== Consigne ==
Recopiez à l'identique le passage de la discussion sur les siestes qui s'ouvre sur les mots contenant « Je mets ensemble » et se clôt sur « Sandrine2572 (6 Janvier 2023) ».

== Texte ==
# Organisation pour sieste



## nounouflo (6 Janvier 2023)

Bonjour a tous,
Question qui va peut être paraître bête pour certains….
J’ai besoin de conseils pour l’organisation des siestes en ce qui concerne le couchage des petits à plusieurs dans une chambre.
Jusqu’à maintenant chacun de mes accueillis avaient sa propre chambre (3 chambres ) mais je vais accueillir un 4 eme sur un petit temps d’accueil et donc un Seul après midi dans la semaine où j’aurai 4 enfants à coucher pour la sieste.
Comment organiser vous une chambre avec 2 lits ? Paravent? J’ai mis les 2 lits à l’opposé de la pièce mis je me dis que le bruit de chacun va réveiller l’autre…
Merci d’avance pour vos conseils


----------



## liline17 (6 Janvier 2023)

Le bruit ne les réveille pas si souvent que ça, j'ai vécu 6 mois de travaux très importants sur la maison mitoyenne, et les enfants dormaient.
Je mets ensemble les meilleurs dormeurs, parfois les premières minutes, il discutent ensemble, si ça dure ou monte en intensité, je leur demande de se calmer et ça fonctionne, j'en ai mis souvent à dormir ensemble quand mon mari était AM.
Hier l'un de mes petits c'est réveillé trop tôt, il n'a pas réveillé les autres, je l'ai laissé dans son lit, quand je le lève, il faut bien plus de bruit.


----------



## Sandrine2572 (6 Janvier 2023)

Bonjour

Quand j ai plusieurs enfants qui dorment dans la même chambre  je ne met rien style paravent ou autre 

Quand possible je met les plus calme ou bon dormeur ensemble  ou même un petit un grand , ou alors les coucher en décaler d une quinzaine de mn 

Pendant le confinement j en avait 3 dans la même chambre et aucun soucis


----------



## patchoune (6 Janvier 2023)

même conseil, les bon dormeurs ensemble. j'essaie de ne pas mettre les lits à coté, de préférence qu'ils ne puissent pas trop discuter si c'est des enfants du même âge. en général ce sont les petits bébés que je laisse seuls ds une chambre car ils font plutôt plusieurs petites siestes qu'une grosse sieste en début d'après midi. ils font souvent plus de bruit en se réveillant en pleurant.

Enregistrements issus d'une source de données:
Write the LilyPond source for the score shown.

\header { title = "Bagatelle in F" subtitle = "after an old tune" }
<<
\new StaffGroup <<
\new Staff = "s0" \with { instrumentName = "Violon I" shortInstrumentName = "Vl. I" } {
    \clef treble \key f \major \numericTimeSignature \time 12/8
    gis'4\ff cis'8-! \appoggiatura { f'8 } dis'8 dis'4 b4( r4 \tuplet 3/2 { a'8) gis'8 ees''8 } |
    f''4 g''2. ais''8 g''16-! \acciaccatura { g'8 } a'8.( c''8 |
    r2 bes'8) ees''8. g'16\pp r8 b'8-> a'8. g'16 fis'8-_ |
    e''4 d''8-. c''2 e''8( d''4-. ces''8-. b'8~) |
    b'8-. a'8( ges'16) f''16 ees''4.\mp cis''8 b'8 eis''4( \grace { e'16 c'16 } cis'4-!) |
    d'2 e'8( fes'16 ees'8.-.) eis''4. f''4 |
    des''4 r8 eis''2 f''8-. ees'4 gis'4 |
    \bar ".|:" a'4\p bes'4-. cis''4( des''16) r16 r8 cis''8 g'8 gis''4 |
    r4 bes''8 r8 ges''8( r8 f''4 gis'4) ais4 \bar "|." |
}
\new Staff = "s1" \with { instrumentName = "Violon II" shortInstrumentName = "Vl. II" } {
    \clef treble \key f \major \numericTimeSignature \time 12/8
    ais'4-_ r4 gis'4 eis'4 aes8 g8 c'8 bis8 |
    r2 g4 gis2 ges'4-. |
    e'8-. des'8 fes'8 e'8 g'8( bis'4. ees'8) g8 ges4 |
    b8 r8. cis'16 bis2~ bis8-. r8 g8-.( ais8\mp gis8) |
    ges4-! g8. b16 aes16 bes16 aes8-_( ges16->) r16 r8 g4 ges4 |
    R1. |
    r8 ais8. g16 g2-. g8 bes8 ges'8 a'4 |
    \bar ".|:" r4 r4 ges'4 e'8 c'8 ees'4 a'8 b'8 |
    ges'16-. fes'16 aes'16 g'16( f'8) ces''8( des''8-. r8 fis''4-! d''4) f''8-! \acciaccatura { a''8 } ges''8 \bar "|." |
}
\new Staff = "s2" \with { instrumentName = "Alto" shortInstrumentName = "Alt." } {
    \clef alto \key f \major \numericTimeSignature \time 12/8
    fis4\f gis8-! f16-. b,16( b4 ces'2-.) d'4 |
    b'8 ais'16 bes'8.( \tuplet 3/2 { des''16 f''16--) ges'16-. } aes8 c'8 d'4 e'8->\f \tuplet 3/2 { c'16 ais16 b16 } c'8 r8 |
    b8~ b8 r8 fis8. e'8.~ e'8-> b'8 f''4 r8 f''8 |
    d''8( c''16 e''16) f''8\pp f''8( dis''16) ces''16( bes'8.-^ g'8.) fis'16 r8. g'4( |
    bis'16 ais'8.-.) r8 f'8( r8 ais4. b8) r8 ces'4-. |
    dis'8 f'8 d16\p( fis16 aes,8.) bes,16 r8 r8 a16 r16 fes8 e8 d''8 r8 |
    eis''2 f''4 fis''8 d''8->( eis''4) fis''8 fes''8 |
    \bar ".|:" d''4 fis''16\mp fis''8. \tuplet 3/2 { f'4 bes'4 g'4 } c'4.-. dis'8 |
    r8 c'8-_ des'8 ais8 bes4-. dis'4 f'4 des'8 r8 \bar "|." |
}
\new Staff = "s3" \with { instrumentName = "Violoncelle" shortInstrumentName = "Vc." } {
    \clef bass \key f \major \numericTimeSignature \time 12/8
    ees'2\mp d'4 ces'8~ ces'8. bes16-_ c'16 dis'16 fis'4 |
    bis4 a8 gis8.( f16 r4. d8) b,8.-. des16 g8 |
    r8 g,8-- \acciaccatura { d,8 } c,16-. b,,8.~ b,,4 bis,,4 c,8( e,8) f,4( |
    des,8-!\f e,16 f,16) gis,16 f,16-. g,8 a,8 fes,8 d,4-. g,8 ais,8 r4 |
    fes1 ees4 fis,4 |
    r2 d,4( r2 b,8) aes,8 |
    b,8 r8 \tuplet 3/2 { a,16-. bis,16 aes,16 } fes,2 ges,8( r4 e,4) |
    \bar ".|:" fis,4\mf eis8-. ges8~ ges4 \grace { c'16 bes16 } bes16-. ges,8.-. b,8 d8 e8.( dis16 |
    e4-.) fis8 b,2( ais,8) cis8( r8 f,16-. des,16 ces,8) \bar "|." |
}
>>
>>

== Réponse ==
Je mets ensemble les meilleurs dormeurs, parfois les premières minutes, il discutent ensemble, si ça dure ou monte en intensité, je leur demande de se calmer et ça fonctionne, j'en ai mis souvent à dormir ensemble quand mon mari était AM.
Hier l'un de mes petits c'est réveillé trop tôt, il n'a pas réveillé les autres, je l'ai laissé dans son lit, quand je le lève, il faut bien plus de bruit.


----------



## Sandrine2572 (6 Janvier 2023)